PROVIDED INFORMATION |
━━━━━━━━━━━━━━━━━━━━

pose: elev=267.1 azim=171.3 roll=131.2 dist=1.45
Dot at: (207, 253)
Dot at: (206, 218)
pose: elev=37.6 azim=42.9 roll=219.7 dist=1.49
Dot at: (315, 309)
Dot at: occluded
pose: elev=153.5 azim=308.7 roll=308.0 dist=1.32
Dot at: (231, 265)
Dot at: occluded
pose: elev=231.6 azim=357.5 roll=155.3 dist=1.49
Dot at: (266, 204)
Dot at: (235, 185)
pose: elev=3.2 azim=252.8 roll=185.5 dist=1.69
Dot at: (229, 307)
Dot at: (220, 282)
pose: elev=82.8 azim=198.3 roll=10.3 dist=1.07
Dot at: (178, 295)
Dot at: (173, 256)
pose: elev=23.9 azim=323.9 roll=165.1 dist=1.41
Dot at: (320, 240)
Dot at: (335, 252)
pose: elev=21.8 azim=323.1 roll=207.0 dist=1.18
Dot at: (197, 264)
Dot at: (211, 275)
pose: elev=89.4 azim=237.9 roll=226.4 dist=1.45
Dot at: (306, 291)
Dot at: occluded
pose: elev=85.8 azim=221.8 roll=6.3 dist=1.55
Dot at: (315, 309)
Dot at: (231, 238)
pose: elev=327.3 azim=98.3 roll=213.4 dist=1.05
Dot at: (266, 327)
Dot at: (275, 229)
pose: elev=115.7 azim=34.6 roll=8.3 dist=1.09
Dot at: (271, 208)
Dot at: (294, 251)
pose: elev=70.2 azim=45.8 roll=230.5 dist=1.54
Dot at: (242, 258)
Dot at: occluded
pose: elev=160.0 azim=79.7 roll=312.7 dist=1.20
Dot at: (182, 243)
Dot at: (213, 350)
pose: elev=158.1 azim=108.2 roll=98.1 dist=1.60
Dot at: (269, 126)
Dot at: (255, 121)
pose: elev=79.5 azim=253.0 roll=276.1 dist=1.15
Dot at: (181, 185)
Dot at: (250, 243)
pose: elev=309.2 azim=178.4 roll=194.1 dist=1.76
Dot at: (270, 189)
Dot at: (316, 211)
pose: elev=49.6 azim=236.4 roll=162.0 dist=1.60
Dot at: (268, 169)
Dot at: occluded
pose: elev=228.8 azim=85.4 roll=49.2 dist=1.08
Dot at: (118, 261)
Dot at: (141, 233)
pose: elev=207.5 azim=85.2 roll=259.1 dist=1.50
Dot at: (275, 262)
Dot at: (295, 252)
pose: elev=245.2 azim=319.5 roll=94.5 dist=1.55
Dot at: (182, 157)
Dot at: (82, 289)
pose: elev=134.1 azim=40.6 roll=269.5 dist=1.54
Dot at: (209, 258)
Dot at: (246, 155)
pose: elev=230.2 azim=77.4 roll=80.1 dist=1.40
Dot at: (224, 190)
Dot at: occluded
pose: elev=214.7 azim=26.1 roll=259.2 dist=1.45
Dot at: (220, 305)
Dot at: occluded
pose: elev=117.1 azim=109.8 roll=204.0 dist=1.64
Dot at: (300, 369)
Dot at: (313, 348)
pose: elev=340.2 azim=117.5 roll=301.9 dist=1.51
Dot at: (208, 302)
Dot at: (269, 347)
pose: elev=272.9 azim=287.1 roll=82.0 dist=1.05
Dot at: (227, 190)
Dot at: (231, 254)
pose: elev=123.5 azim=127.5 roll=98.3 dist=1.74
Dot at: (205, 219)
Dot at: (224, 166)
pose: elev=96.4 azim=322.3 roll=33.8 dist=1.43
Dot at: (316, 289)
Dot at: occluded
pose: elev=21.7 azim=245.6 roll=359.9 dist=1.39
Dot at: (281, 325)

━━━━━━━━━━━━━━━━━━━━

DESCRIPTION OF THE TASK | Write every line of the records above as a JSON array of strings, with one string per line and blank lines omitted.

FULL RESPONSE |
[
  "pose: elev=267.1 azim=171.3 roll=131.2 dist=1.45",
  "Dot at: (207, 253)",
  "Dot at: (206, 218)",
  "pose: elev=37.6 azim=42.9 roll=219.7 dist=1.49",
  "Dot at: (315, 309)",
  "Dot at: occluded",
  "pose: elev=153.5 azim=308.7 roll=308.0 dist=1.32",
  "Dot at: (231, 265)",
  "Dot at: occluded",
  "pose: elev=231.6 azim=357.5 roll=155.3 dist=1.49",
  "Dot at: (266, 204)",
  "Dot at: (235, 185)",
  "pose: elev=3.2 azim=252.8 roll=185.5 dist=1.69",
  "Dot at: (229, 307)",
  "Dot at: (220, 282)",
  "pose: elev=82.8 azim=198.3 roll=10.3 dist=1.07",
  "Dot at: (178, 295)",
  "Dot at: (173, 256)",
  "pose: elev=23.9 azim=323.9 roll=165.1 dist=1.41",
  "Dot at: (320, 240)",
  "Dot at: (335, 252)",
  "pose: elev=21.8 azim=323.1 roll=207.0 dist=1.18",
  "Dot at: (197, 264)",
  "Dot at: (211, 275)",
  "pose: elev=89.4 azim=237.9 roll=226.4 dist=1.45",
  "Dot at: (306, 291)",
  "Dot at: occluded",
  "pose: elev=85.8 azim=221.8 roll=6.3 dist=1.55",
  "Dot at: (315, 309)",
  "Dot at: (231, 238)",
  "pose: elev=327.3 azim=98.3 roll=213.4 dist=1.05",
  "Dot at: (266, 327)",
  "Dot at: (275, 229)",
  "pose: elev=115.7 azim=34.6 roll=8.3 dist=1.09",
  "Dot at: (271, 208)",
  "Dot at: (294, 251)",
  "pose: elev=70.2 azim=45.8 roll=230.5 dist=1.54",
  "Dot at: (242, 258)",
  "Dot at: occluded",
  "pose: elev=160.0 azim=79.7 roll=312.7 dist=1.20",
  "Dot at: (182, 243)",
  "Dot at: (213, 350)",
  "pose: elev=158.1 azim=108.2 roll=98.1 dist=1.60",
  "Dot at: (269, 126)",
  "Dot at: (255, 121)",
  "pose: elev=79.5 azim=253.0 roll=276.1 dist=1.15",
  "Dot at: (181, 185)",
  "Dot at: (250, 243)",
  "pose: elev=309.2 azim=178.4 roll=194.1 dist=1.76",
  "Dot at: (270, 189)",
  "Dot at: (316, 211)",
  "pose: elev=49.6 azim=236.4 roll=162.0 dist=1.60",
  "Dot at: (268, 169)",
  "Dot at: occluded",
  "pose: elev=228.8 azim=85.4 roll=49.2 dist=1.08",
  "Dot at: (118, 261)",
  "Dot at: (141, 233)",
  "pose: elev=207.5 azim=85.2 roll=259.1 dist=1.50",
  "Dot at: (275, 262)",
  "Dot at: (295, 252)",
  "pose: elev=245.2 azim=319.5 roll=94.5 dist=1.55",
  "Dot at: (182, 157)",
  "Dot at: (82, 289)",
  "pose: elev=134.1 azim=40.6 roll=269.5 dist=1.54",
  "Dot at: (209, 258)",
  "Dot at: (246, 155)",
  "pose: elev=230.2 azim=77.4 roll=80.1 dist=1.40",
  "Dot at: (224, 190)",
  "Dot at: occluded",
  "pose: elev=214.7 azim=26.1 roll=259.2 dist=1.45",
  "Dot at: (220, 305)",
  "Dot at: occluded",
  "pose: elev=117.1 azim=109.8 roll=204.0 dist=1.64",
  "Dot at: (300, 369)",
  "Dot at: (313, 348)",
  "pose: elev=340.2 azim=117.5 roll=301.9 dist=1.51",
  "Dot at: (208, 302)",
  "Dot at: (269, 347)",
  "pose: elev=272.9 azim=287.1 roll=82.0 dist=1.05",
  "Dot at: (227, 190)",
  "Dot at: (231, 254)",
  "pose: elev=123.5 azim=127.5 roll=98.3 dist=1.74",
  "Dot at: (205, 219)",
  "Dot at: (224, 166)",
  "pose: elev=96.4 azim=322.3 roll=33.8 dist=1.43",
  "Dot at: (316, 289)",
  "Dot at: occluded",
  "pose: elev=21.7 azim=245.6 roll=359.9 dist=1.39",
  "Dot at: (281, 325)"
]